Here they are in SQL-like pseudocode.

SELECT * FROM tbl ORDER BY rand() LIMIT 1 -- Random sort method
SELECT * FROM tbl LIMIT 1 OFFSET rand(1 through tbl rows) -- Random offset method
SELECT id FROM tbl ; SELECT * FROM tbl WHERE id = some_id -- Random ID method

The problem with both of these methods is that they are inefficient for large tables. The random sort method requires sorting the table, which takes at least O(n log n) time, where n is the number of rows in the table. The random offset method needs to walk through between one and n rows of the table, which takes O(n/2) time. The random ID method needs to gather all the ID values in the table, which requires O(n) time. In other words, the larger the table, the longer each method takes.

Ideally, it would be possible to select a random row from a table in linear, or perhaps logarithmic time. I have come up with a way that nearly does this. It requires an extra table column and does not provide a perfectly random distribution, but these problems may be minor compared to the savings in algorithmic time.

The Random Row Selection Method

First, add a column to the table. I will call it distribution. Index the column. Assign each row with a distribution value between 0 and 1.

Second, to select a row, choose a random number between 0 and 1. Select the first row whose value is less than the random number.

SELECT * FROM tbl WHERE distribution < rand(0 through 1)
    ORDER BY distribution DESC
    LIMIT 1

Sometimes this will return no rows (when the random number was smaller than any value in the distribution column).
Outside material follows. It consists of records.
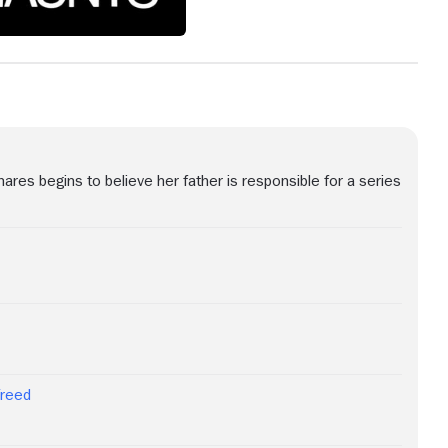
es begins to believe her father is responsible for a series
Freed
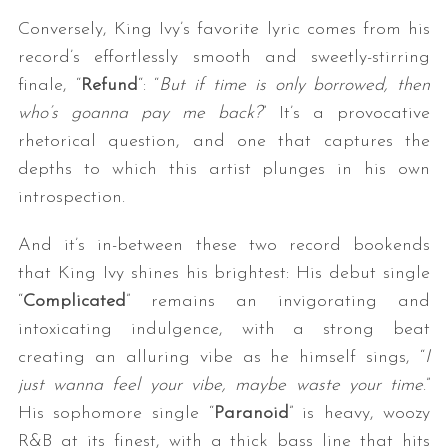
Conversely, King Ivy’s favorite lyric comes from his
record’s effortlessly smooth and sweetly-stirring
finale, “
Refund
“: “
But if time is only borrowed, then
who’s goanna pay me back?
” It’s a provocative
rhetorical question, and one that captures the
depths to which this artist plunges in his own
introspection.
And it’s in-between these two record bookends
that King Ivy shines his brightest: His debut single
“
Complicated
” remains an invigorating and
intoxicating indulgence, with a strong beat
creating an alluring vibe as he himself sings, “
I
just wanna feel your vibe, maybe waste your time
.”
His sophomore single “
Paranoid
” is heavy, woozy
R&B at its finest, with a thick bass line that hits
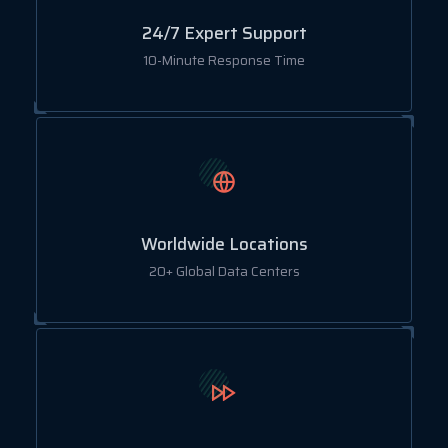
24/7 Expert Support
10-Minute Response Time
Worldwide Locations
20+ Global Data Centers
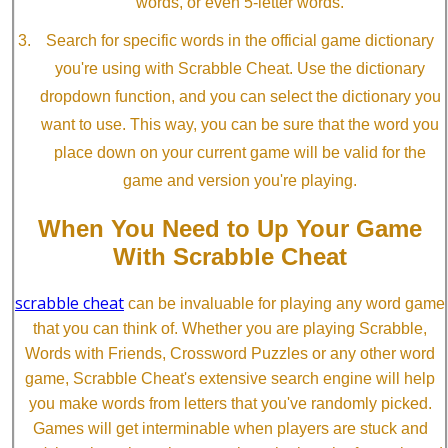
words, or even 5-letter words.
Search for specific words in the official game dictionary
you're using with Scrabble Cheat. Use the dictionary
dropdown function, and you can select the dictionary you
want to use. This way, you can be sure that the word you
place down on your current game will be valid for the
game and version you're playing.
When You Need to Up Your Game
With Scrabble Cheat
scrabble cheat
can be invaluable for playing any word game
that you can think of. Whether you are playing Scrabble,
Words with Friends, Crossword Puzzles or any other word
game, Scrabble Cheat's extensive search engine will help
you make words from letters that you've randomly picked.
Games will get interminable when players are stuck and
In that case, “wrap around” to select the value with the highest distribution value.

SELECT * FROM tbl
    ORDER BY distribution DESC
    LIMIT 1

Because the column is indexed, these operations should take logarithmic time, O(log n).

We could just stop here. However, this would result in some of the rows being selected more often than others. As a result, it is best to “churn” the distribution column a bit by changing up the values. The most obvious value to change is that of the row we just selected.
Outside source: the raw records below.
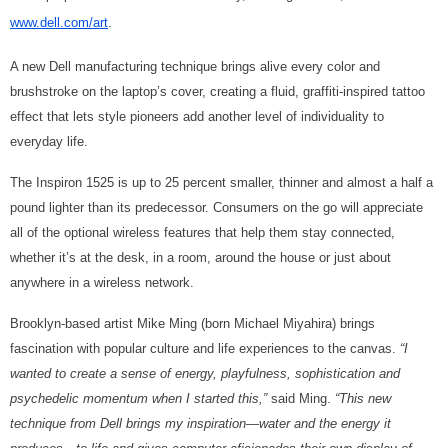
www.dell.com/art
.
A new Dell manufacturing technique brings alive every color and
brushstroke on the laptop’s cover, creating a fluid, graffiti-inspired tattoo
effect that lets style pioneers add another level of individuality to
everyday life.
The Inspiron 1525 is up to 25 percent smaller, thinner and almost a half a
pound lighter than its predecessor. Consumers on the go will appreciate
all of the optional wireless features that help them stay connected,
whether it’s at the desk, in a room, around the house or just about
anywhere in a wireless network.
Brooklyn-based artist Mike Ming (born Michael Miyahira) brings
fascination with popular culture and life experiences to the canvas.
“I
wanted to create a sense of energy, playfulness, sophistication and
psychedelic momentum when I started this,”
said Ming.
“This new
technique from Dell brings my inspiration—water and the energy it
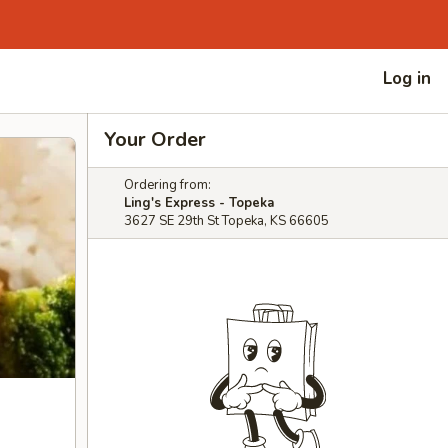
Log in
Your Order
Ordering from:
Ling's Express - Topeka
3627 SE 29th St Topeka, KS 66605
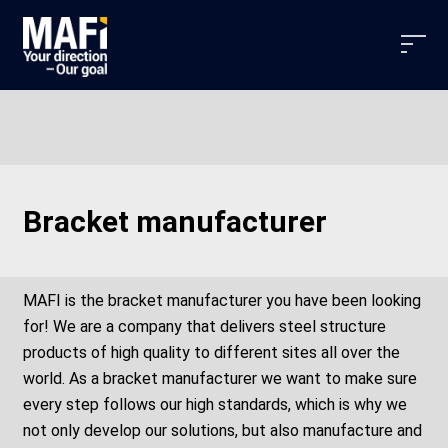
Bracket manufacturer
MAFI is the bracket manufacturer you have been looking
for! We are a company that delivers steel structure
products of high quality to different sites all over the
world. As a bracket manufacturer we want to make sure
every step follows our high standards, which is why we
not only develop our solutions, but also manufacture and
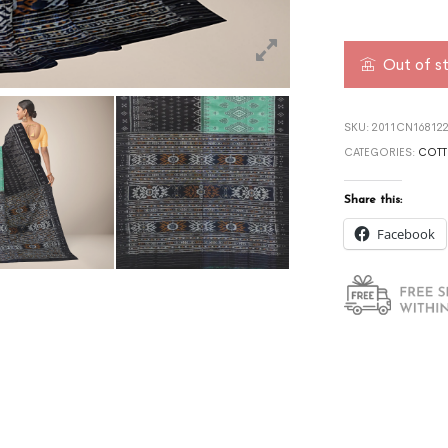
Out of s
SKU:
2011CN168122
CATEGORIES:
COTT
Share this:
Facebook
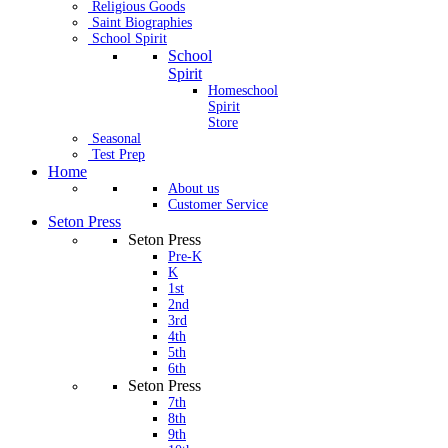
Religious Goods
Saint Biographies
School Spirit
School
Spirit
Homeschool
Spirit
Store
Seasonal
Test Prep
Home
About us
Customer Service
Seton Press
Seton Press
Pre-K
K
1st
2nd
3rd
4th
5th
6th
Seton Press
7th
8th
9th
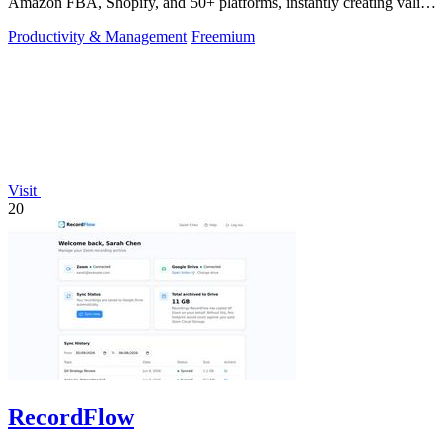
Amazon FBA, Shopify, and 50+ platforms, instantly creating valid
UPCs and EANs.
Productivity & Management
Freemium
Visit
20
RecordFlow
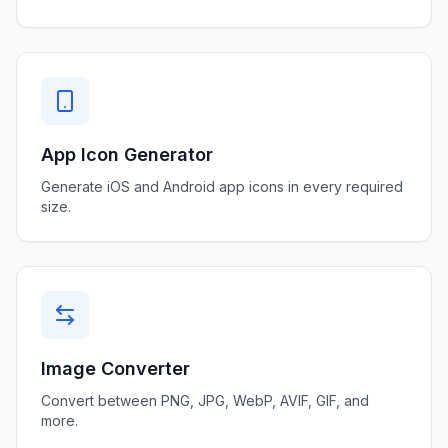
App Icon Generator
Generate iOS and Android app icons in every required
size.
Image Converter
Convert between PNG, JPG, WebP, AVIF, GIF, and
more.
UPDATE tbl SET distribution = rand(0 through 1) WHERE id = [row we just selected]

Experimental Results

I haven’t implemented this in SQL yet, but I have run some simulations and looked at some statistics.

In general, this method produces a fairly even distribution of rows. Indeed, it sometimes appears that the distribution is more even than a truly random row selection method. With true randomness, you would expect that some rows are selected more often and others less often for any given period, but my algorithm seems to select each row with about the same frequency.

However, there is one very clear point of non-randomness. If a row is selected once, then the probability that it will be selected immediately afterwards is about two to three times higher than it should be. In other words, the algorithm seems to prefer picking the same rows consecutively.

If you think about this, it makes sense. Each time that you pick a row and move its distribution value, you create a “hole” in the space of distribution values.

. . . . . . . .  Moving a distribution value
  |      ^
   \----/

.   . . ... . .  creates a large hole
|---| (the hole)

Since this hole is larger than normal, the algorithm is (1) more likely to relocate a row’s distribution value into the hole, and (2) more likely to pick a random value in that hole immediately thereafter, thus picking the same row twice in a row.

I imagine, though, that there are tweaks to this algorithm that could alleviate this problem (for example, relocating more than one row’s distribution value at a time). Additionally, some people might prefer an algorithm that never picks the same row twice in a row. There are probably simple tweaks to the algorithm that would allow for this.

Closing notes

If you are skilled in probability or statistics, I would be interested in a more complete analysis of my algorithm.

Also, if you have a table with sequential IDs, don’t use this algorithm. Just find the maximum ID in the table, pick a random number between 1 and that maximum ID, and find the corresponding row. If there is no matching row, try again until you find one. So long as the maximum ID is not much greater than the number of rows in the table, this will be highly efficient.